··· EXERCISE INPUT ···

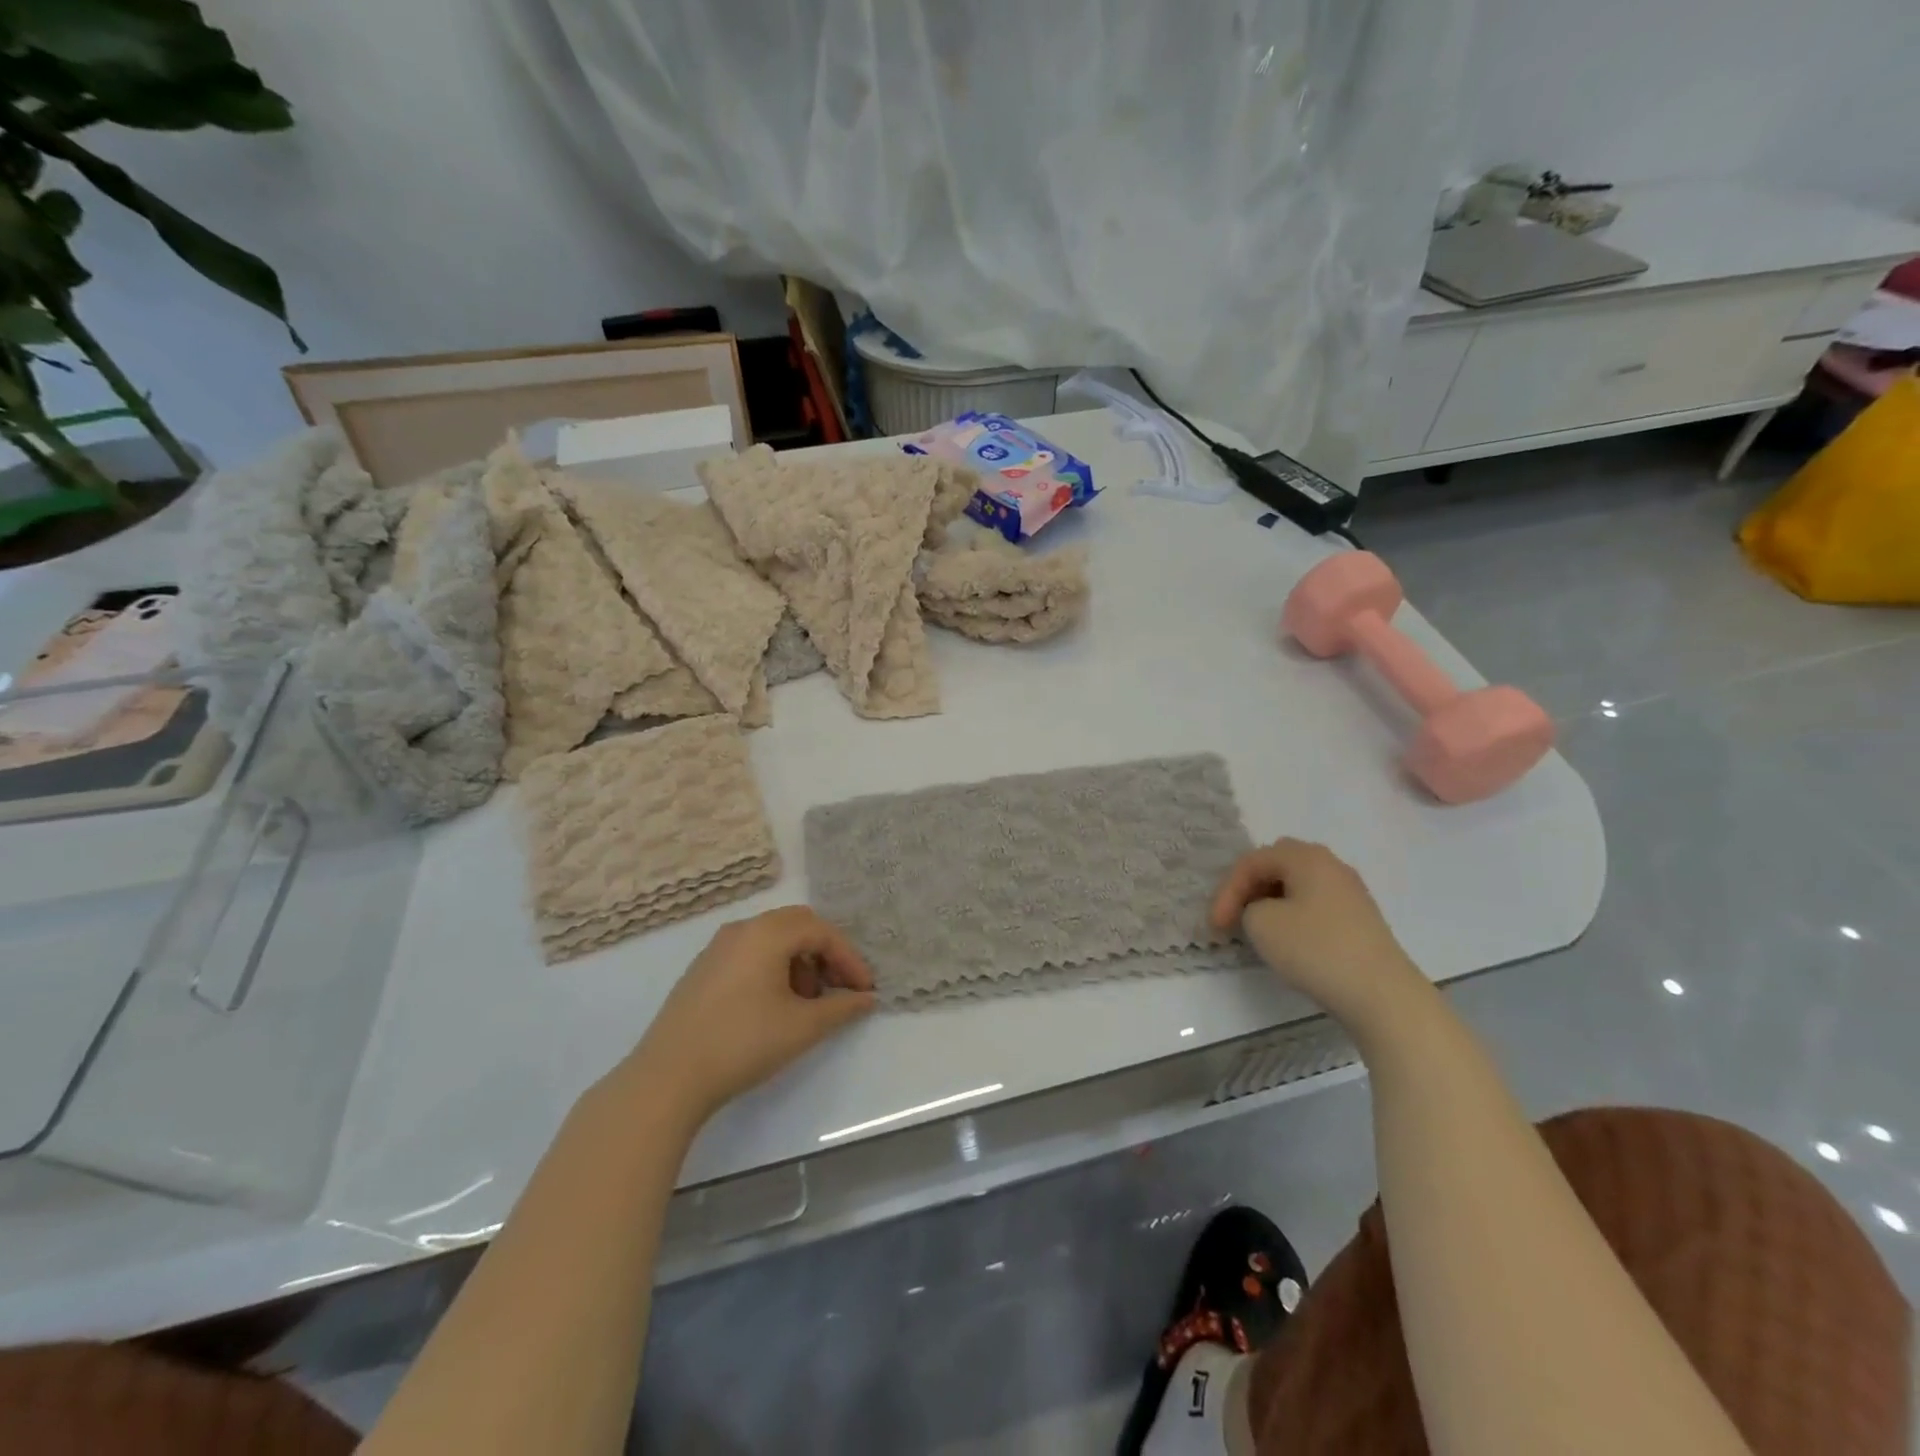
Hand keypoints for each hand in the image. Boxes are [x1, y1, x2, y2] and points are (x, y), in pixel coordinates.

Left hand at [623, 907, 876, 1124]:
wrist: (668, 1078)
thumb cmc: (743, 1044)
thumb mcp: (802, 1027)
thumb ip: (842, 1008)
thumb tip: (867, 998)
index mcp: (767, 933)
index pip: (821, 931)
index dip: (849, 958)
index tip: (865, 990)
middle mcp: (742, 929)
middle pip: (797, 925)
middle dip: (825, 954)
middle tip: (840, 988)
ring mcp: (717, 948)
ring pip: (772, 939)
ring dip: (800, 962)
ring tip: (807, 1003)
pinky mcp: (702, 969)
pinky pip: (750, 953)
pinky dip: (773, 968)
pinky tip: (774, 1006)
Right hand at [1210, 838, 1429, 1036]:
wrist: (1382, 995)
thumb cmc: (1316, 950)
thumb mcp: (1261, 924)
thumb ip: (1249, 907)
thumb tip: (1264, 911)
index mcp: (1306, 857)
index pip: (1251, 862)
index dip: (1226, 891)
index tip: (1215, 926)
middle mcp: (1331, 865)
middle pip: (1277, 863)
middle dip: (1250, 886)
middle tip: (1235, 913)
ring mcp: (1350, 892)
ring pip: (1298, 883)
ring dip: (1271, 900)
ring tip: (1257, 927)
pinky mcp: (1361, 919)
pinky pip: (1315, 903)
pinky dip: (1294, 914)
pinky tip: (1289, 939)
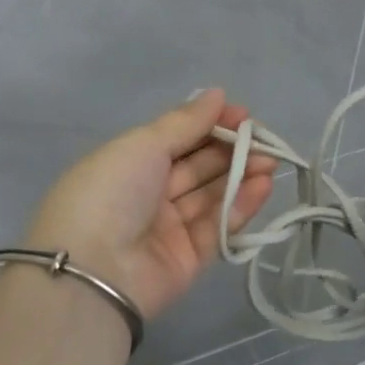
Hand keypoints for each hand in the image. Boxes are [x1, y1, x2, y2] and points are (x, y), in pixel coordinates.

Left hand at [24, 90, 276, 320]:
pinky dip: (240, 207)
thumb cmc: (112, 191)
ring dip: (241, 177)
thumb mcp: (143, 144)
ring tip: (270, 162)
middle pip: (197, 167)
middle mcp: (148, 194)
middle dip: (231, 151)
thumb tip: (217, 94)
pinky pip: (217, 228)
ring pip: (211, 197)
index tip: (243, 116)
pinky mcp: (189, 259)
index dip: (210, 125)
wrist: (93, 270)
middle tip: (265, 140)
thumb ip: (185, 122)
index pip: (177, 138)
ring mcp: (168, 228)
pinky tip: (262, 186)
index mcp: (129, 163)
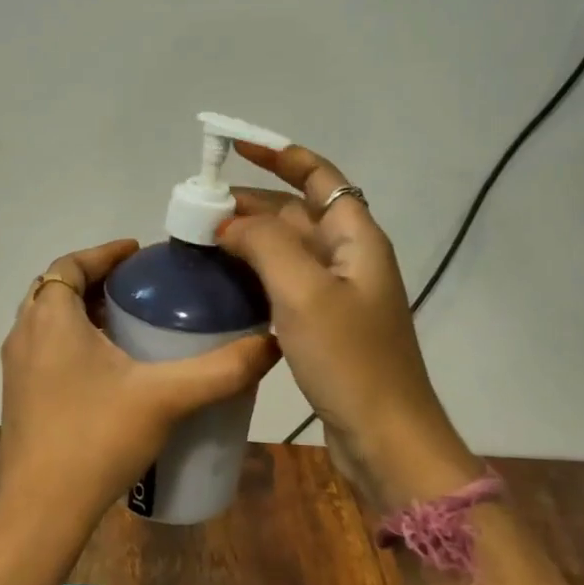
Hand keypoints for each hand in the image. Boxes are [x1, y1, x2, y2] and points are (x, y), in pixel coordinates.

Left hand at [0, 239, 279, 537]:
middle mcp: (25, 334)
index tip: (139, 253)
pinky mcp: (20, 397)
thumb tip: (271, 344)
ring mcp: (17, 369)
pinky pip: (46, 350)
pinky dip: (73, 341)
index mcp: (51, 318)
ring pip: (49, 321)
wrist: (40, 513)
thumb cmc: (97, 439)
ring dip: (83, 312)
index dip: (105, 253)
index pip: (71, 263)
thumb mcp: (167, 398)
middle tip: (140, 288)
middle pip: (57, 289)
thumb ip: (222, 369)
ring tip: (129, 323)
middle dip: (96, 280)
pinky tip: (110, 370)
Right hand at [217, 141, 470, 488]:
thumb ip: (265, 245)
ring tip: (202, 238)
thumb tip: (229, 223)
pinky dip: (254, 273)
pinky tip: (223, 282)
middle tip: (199, 206)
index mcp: (356, 238)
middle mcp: (349, 258)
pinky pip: (283, 283)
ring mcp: (336, 294)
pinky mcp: (323, 325)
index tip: (236, 146)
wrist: (385, 438)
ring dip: (248, 238)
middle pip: (296, 213)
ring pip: (286, 250)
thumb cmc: (349, 359)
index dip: (280, 156)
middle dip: (251, 202)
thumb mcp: (304, 292)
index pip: (319, 177)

···

WHAT IS REQUIRED
Out of the data above, give again only the lines starting at the one holding "wrist: (668, 1078)" and ending at the one holding "pinky mcp: (1361, 919)", unchanged.

TASK RESPONSE
wrist: (668, 1078)
thumb cmc: (743, 1044)
thumb mcp: (802, 1027)
thumb ip: (842, 1008)
thumb tip: (867, 998)
index mcp: (767, 933)
index pip: (821, 931)
index dip: (849, 958)
index tip: (865, 990)
middle mcp: (742, 929)
middle pip: (797, 925)
middle dip: (825, 954)
middle tip: (840, 988)
ring mcp: (717, 948)
ring pip: (772, 939)
ring dip: (800, 962)
ring tip: (807, 1003)
pinky mcp: (702, 969)
pinky pip: (750, 953)
pinky dip: (773, 968)
pinky tip: (774, 1006)
Right hand at [1210, 838, 1429, 1036]:
wrist: (1382, 995)
thumb cmc: (1316, 950)
thumb mcp: (1261, 924)
thumb ip: (1249, 907)
thumb tip: (1264, 911)
index mcp: (1306, 857)
index pip: (1251, 862)
index dip: (1226, 891)
index tip: (1215, 926)
middle mcp: (1331, 865)
middle pip: (1277, 863)
middle dip: (1250, 886)
middle tip: (1235, 913)
ring mcp: (1350, 892)
ring pip: (1298, 883)
ring dip: (1271, 900)
ring tip: (1257, 927)
pinky mcp: (1361, 919)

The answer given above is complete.